Über die Verantwortung von Leben und Tod.
Die Coronakrise stellt auch die Frage nach unserem Verhältnis zum Sterben. Das Sterben wollen wir im Augenblick dringlichst vermeiden. Dass wir sterblich sind (und keine Religion mehr haben, die uns diesen Gedanken erträglich macht), ist so nah an uns herangetreten mit dem Virus, wie wir es lange nicht mehr vor Augen hatten. Und erst recht wollen wir vermeiden, in eine Situation zu geraten, wo jemand die Entscheidung treffen muss, wer stirbt und wer leben darf. Die ‹Maßnahmen› können in ihrer Konsequenz als Verhinderung dieses Entscheidens verstanden werden. Und ja: Ich wollte diese Entscheidung auch nicht treffen müssen, als Ärztin oder Politikerin.
Die Verantwortung für den eventuellen Tod des anderen wird dabei als moralisches Argument verwendet, dessen Tragweite in unseren Weltverhältnissen viel größer ist als nur aus der Sorge um mich und meine Unmittelbarkeit geschaut.
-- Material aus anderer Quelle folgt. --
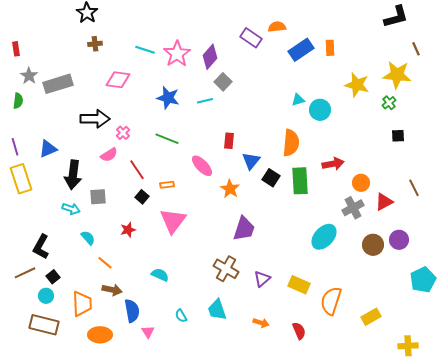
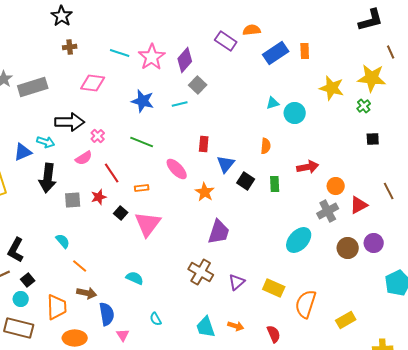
orange semicircle: (291, 143) -> (266, 146), size x0.6
green rectangle: (300, 181) -> (275, 184), size x0.6
black square: (142, 197) -> (121, 213), moved
cyan arrow: (71, 209) -> (46, 142), moved
red star: (128, 230) -> (99, 197), moved
cyan trapezoid: (217, 310) -> (206, 327), moved

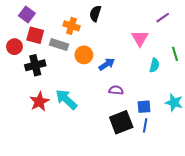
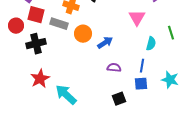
cyan arrow: (66, 99) -> (66, 95), moved
black square: (121, 122) -> (119, 99), size x0.6
blue line: (145, 125) -> (142, 66), moved

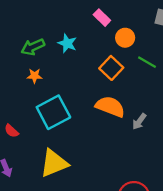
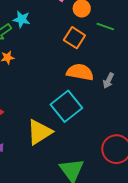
cyan star: (67, 43) -> (22, 19), moved
cyan square: (53, 112) -> (66, 106), moved

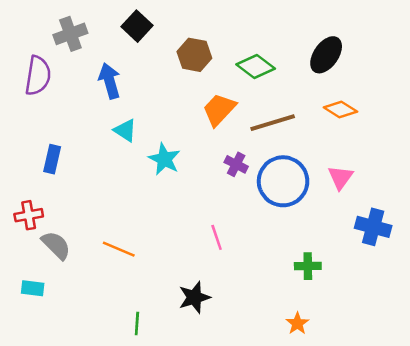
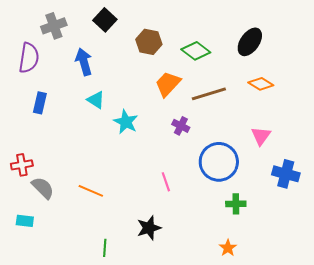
blue rectangle: (52, 159) -> (40, 103), moved
blue circle: (283, 181) -> (219, 162), moved

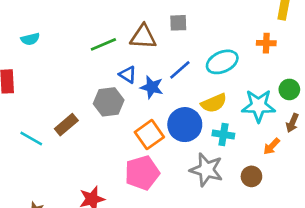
Wenn die Coronakrise alle Probleme und Diskrepanzen verschärft und an die Oberfläche spült, die die Erde schon seit Jahrzehnten im ökosozialen Gleichgewicht zerstören, dann auch den Tod, den wir an anderen zu verantworten haben. Es sterben täglich Menschen an den Auswirkungen von Pestiziden für Bananen von sonstwo, die wir billig im Supermarkt erwerben wollen. Es sterben Menschen an Hungerslöhnen, weil sie Stoffe färben mit Gerbstoffen, die ihre Lungen zerfressen, damit wir in Textildiscountern für 5 Franken T-Shirts erwerben können. Es sterben täglich Millionen von Rindern in Massentierhaltung, damit wir für 5 Euro Steaks kaufen können jeden Tag. Wir leben immer im Angesicht dessen, dass andere sterben.
Ich wünschte, die Verantwortung für den Tod von anderen würde sich so weiten können, dass sie daraus als Kraft der Verantwortung für das Leben von anderen hervorgehen kann. Dass nicht angsterfüllter Vorwurf mir entgegentritt, sondern ein Wille zum gemeinsamen und gleichwertigen Leben und Sterben. Oder sollen wir heute nicht mehr sterben und auch nicht mehr leben dürfen?